◆ **Instructions**:
A. In the passage about the participatory learning competition, what are the two award categories?
B. According to the passage about the participatory learning competition, what characteristics does the competition use to define participatory learning? List them all.
C. Carry on the passage about the participatory learning competition, starting right after its last sentence.
*** Opening of Source passage ***
The competition is designed to promote “participatory learning,” the notion that young people often learn best through sharing and involvement. Participatory learning, as defined by the competition, is a form of learning connected to individual interests and passions, inherently social in nature, and occurring during hands-on, creative activities. Successful learning labs and games will exploit all of these elements. Awards will be made in two categories: 21st Century Learning Lab Designers and Game Changers.
The competition includes three rounds of submissions, with public comment at each stage. The public will also be invited to judge the final candidates, including the selection of People’s Choice awards in each category.
“Learning labs are digital media projects that promote hands-on participatory learning,” said Cathy Davidson, Duke University Professor and David Theo Goldberg, Director of the University of California Humanities Research Institute, HASTAC co-founders. “They promote learning together with others, by interactively doing, trying, sometimes failing. When we think of laboratories, the image of beakers and microscopes come to mind, but learning labs help us reimagine and expand our understanding of learning across all domains of knowledge.”
*** Close of Source passage ***
*** Opening of Material shown ***
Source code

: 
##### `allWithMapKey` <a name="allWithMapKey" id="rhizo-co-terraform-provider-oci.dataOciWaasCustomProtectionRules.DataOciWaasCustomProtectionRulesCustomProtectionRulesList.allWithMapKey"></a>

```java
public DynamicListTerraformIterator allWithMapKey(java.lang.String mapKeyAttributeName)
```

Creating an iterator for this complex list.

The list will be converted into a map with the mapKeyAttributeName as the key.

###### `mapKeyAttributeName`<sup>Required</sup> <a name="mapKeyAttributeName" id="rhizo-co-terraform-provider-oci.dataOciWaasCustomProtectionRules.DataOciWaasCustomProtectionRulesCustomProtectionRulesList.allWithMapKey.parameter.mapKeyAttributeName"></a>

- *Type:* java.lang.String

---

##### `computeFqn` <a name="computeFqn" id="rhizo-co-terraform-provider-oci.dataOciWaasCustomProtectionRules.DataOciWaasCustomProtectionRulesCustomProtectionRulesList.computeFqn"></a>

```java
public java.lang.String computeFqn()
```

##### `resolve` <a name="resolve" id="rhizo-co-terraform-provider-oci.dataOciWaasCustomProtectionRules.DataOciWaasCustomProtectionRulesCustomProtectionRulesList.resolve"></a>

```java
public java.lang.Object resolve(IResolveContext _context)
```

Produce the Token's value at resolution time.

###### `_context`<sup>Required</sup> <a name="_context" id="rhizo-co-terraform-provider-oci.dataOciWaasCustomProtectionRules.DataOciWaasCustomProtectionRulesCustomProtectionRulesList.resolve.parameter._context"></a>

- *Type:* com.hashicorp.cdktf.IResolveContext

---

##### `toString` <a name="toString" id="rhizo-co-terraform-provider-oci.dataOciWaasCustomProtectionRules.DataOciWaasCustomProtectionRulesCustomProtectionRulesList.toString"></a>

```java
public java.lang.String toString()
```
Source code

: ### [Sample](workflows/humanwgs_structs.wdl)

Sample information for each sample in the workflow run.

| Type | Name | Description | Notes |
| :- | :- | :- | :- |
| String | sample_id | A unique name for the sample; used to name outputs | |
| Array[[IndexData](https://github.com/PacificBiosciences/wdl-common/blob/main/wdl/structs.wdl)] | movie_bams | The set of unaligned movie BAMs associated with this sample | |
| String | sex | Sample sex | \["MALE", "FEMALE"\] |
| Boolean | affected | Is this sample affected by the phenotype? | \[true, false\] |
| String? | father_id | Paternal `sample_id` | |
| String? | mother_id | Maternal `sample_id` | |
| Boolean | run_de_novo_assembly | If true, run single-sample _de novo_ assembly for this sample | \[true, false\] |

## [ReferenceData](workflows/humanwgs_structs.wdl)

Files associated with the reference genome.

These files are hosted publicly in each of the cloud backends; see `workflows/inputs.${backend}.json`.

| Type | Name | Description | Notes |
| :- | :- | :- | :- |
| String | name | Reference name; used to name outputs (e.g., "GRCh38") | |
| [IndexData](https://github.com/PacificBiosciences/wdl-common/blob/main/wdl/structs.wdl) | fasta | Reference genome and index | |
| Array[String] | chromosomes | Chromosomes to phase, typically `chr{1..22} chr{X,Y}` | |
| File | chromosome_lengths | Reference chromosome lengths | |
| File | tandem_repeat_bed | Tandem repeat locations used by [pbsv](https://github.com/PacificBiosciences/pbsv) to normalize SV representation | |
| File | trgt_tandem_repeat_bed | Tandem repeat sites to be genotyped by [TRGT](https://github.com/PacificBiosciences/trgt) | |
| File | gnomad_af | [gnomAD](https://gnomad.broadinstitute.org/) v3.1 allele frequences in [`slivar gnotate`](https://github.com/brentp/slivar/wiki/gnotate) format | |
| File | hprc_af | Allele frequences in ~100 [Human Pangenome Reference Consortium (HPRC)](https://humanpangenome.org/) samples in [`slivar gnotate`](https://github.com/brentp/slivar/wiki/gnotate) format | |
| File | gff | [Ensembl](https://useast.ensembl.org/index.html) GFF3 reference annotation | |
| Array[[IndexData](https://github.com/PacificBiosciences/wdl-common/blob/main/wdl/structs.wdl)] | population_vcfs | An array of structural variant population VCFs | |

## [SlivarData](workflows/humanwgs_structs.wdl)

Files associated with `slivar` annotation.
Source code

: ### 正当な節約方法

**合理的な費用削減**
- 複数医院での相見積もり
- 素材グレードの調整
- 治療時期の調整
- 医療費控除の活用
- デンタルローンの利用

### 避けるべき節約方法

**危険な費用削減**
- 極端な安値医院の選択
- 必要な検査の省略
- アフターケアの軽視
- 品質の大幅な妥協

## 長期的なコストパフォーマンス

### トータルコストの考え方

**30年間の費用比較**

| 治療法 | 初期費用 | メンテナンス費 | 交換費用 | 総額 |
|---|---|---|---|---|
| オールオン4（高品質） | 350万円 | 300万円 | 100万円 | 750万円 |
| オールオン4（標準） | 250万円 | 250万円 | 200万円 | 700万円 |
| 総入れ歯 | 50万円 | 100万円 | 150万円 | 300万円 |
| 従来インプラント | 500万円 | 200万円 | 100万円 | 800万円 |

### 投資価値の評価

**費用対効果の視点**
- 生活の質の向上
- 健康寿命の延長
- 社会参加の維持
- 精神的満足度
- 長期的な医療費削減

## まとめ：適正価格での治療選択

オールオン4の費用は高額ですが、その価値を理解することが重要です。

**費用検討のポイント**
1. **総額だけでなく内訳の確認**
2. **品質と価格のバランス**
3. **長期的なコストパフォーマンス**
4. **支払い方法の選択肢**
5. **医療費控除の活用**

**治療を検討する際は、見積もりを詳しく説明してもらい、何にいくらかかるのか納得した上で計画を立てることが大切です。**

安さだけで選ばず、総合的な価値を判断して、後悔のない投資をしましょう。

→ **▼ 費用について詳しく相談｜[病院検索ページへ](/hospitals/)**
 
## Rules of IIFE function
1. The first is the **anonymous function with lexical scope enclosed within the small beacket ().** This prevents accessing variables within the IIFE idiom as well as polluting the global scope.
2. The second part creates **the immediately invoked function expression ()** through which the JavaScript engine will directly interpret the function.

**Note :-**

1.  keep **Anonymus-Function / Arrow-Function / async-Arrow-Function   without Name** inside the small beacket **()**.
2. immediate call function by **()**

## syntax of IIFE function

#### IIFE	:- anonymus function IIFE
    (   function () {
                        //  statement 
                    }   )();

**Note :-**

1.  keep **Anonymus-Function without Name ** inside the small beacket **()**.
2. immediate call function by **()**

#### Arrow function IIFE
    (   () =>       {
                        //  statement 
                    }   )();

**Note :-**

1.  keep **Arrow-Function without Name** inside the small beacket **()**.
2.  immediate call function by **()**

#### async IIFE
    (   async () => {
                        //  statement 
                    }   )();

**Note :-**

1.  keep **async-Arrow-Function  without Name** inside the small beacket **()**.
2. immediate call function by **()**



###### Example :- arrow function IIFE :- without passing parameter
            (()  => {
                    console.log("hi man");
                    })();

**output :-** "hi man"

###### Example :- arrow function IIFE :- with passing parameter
*** Close of Material shown ***
◆ **Per-task answers**:
A. 21st Century Learning Lab Designers and Game Changers.

B.
- Connected to individual interests and passions
- Inherently social in nature
- Occurring during hands-on, creative activities

C.
Competition winners will join an existing community of 36 awardees from 2007 and 2008, including a video blogging project for young women in Mumbai, India; a cutting-edge mobile phone application that lets children conduct digital wildlife spotting and share that information with friends; a project that leverages low-cost laptops to help indigenous children in Chiapas, Mexico learn by producing and sharing their own media creations; and an online platform for 200 classrooms around the world that allows young people to monitor, analyze, and share information about the declining global fish population.
The competition is funded by a MacArthur grant to the University of California, Irvine, and is administered by the Humanities, Arts, Science and Technology Advanced Collaboratory(HASTAC), a virtual network of learning institutions. The competition is part of MacArthur’s digital media and learning initiative, which is designed to help determine how digital technologies are changing the way young people learn, play, socialize and participate in civic life. Answers are critical to education and other social institutions that must meet the needs of this and future generations.
Information about the competition, which will begin officially on December 14, 2009, is available at www.dmlcompetition.net.